One striking example this spring is the paperback edition of Sherill Tippins’s “February House” – a nonfiction book about a house in Brooklyn where W.H. Auden, Carson McCullers, Jane and Paul Bowles, Benjamin Britten, and Gypsy Rose Lee lived together in 1940 and 1941. The book got good reviews but sold poorly. According to Nielsen BookScan, less than 4,000 copies were purchased.

The hardcover jacket of “February House” asks to be taken seriously, as a work of literary history. With photographs of each of the artists superimposed on a graphic of a house, the books touts itself as “a literary find.”

The paperback cover shed its tweedy look and took up a sprightly style. It has a white background, bubbly cursive writing, photographic heads on cartoony bodies, and glasses of wine everywhere. The paperback asks to be taken along to the beach. Hardly “a literary find.”
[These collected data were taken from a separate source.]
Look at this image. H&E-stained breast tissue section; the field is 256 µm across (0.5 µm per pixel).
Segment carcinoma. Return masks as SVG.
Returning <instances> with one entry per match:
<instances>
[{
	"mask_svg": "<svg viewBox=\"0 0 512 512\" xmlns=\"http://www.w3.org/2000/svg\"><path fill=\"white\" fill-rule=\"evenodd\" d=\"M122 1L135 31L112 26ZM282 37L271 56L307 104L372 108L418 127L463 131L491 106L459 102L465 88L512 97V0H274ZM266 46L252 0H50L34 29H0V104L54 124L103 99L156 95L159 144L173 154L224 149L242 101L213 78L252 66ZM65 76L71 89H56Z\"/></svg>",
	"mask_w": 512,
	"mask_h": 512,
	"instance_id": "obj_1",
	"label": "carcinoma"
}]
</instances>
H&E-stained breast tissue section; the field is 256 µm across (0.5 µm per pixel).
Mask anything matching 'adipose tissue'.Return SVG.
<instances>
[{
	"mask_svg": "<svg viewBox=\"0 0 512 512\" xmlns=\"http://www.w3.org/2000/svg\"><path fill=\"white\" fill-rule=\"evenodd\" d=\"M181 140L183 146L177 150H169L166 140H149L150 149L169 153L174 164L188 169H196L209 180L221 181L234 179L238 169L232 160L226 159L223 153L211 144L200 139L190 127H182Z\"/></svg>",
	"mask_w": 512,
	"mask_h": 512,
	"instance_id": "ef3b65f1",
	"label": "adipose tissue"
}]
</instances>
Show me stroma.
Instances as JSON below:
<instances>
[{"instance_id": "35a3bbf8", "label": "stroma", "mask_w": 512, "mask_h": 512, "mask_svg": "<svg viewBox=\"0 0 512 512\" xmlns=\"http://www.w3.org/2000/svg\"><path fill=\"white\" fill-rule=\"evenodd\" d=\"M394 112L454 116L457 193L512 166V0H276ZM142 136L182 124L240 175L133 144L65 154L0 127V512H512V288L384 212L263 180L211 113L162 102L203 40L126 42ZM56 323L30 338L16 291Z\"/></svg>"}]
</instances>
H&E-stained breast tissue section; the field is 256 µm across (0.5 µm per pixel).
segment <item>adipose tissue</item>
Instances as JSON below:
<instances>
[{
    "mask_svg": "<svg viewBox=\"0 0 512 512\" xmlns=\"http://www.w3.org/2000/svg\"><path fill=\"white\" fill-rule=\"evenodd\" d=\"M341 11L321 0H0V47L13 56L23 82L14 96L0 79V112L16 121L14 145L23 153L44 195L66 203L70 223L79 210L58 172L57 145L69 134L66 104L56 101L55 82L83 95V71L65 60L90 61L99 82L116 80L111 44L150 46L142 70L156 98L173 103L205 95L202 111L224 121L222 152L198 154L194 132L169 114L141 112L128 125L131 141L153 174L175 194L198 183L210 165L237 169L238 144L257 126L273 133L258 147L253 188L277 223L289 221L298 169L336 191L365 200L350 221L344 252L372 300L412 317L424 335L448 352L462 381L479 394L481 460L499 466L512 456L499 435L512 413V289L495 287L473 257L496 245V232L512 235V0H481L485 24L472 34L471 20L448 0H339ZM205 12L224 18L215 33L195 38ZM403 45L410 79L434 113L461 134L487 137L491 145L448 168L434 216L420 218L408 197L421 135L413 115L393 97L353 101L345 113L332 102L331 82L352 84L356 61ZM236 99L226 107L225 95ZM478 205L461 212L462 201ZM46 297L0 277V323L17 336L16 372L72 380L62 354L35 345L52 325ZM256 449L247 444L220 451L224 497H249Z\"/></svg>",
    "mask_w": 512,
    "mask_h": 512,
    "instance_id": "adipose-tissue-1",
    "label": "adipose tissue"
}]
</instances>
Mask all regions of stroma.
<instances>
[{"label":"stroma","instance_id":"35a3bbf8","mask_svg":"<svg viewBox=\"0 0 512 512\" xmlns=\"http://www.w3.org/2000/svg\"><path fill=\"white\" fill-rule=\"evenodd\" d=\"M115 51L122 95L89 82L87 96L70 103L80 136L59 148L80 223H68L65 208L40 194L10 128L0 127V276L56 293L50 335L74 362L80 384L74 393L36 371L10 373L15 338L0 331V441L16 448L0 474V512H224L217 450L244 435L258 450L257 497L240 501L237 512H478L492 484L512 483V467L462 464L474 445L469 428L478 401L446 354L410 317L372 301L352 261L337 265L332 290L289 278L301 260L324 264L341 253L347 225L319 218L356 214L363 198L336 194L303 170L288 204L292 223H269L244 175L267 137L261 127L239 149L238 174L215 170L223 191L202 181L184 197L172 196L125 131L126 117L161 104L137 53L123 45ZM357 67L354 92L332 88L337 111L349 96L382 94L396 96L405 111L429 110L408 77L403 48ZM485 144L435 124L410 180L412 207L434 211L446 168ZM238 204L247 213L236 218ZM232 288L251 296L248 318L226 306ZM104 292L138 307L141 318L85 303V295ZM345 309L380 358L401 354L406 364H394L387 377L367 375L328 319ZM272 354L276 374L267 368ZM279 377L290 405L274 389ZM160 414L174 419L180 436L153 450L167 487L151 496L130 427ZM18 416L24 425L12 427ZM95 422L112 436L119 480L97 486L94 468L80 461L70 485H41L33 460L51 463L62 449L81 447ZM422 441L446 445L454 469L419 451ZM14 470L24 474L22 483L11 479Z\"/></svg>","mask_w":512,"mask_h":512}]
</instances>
Disappointing sales are only one factor in a publisher’s decision to rethink a book for paperback. Feedback from readers, blogs, and reviews help guide the process. In the case of “February House,” reviews described it as “gossipy” and “deliciously readable.” Walter Vatter, a publicist at Houghton Mifflin, said that the cover was changed “to highlight the fun and accessibility of this great literary story.”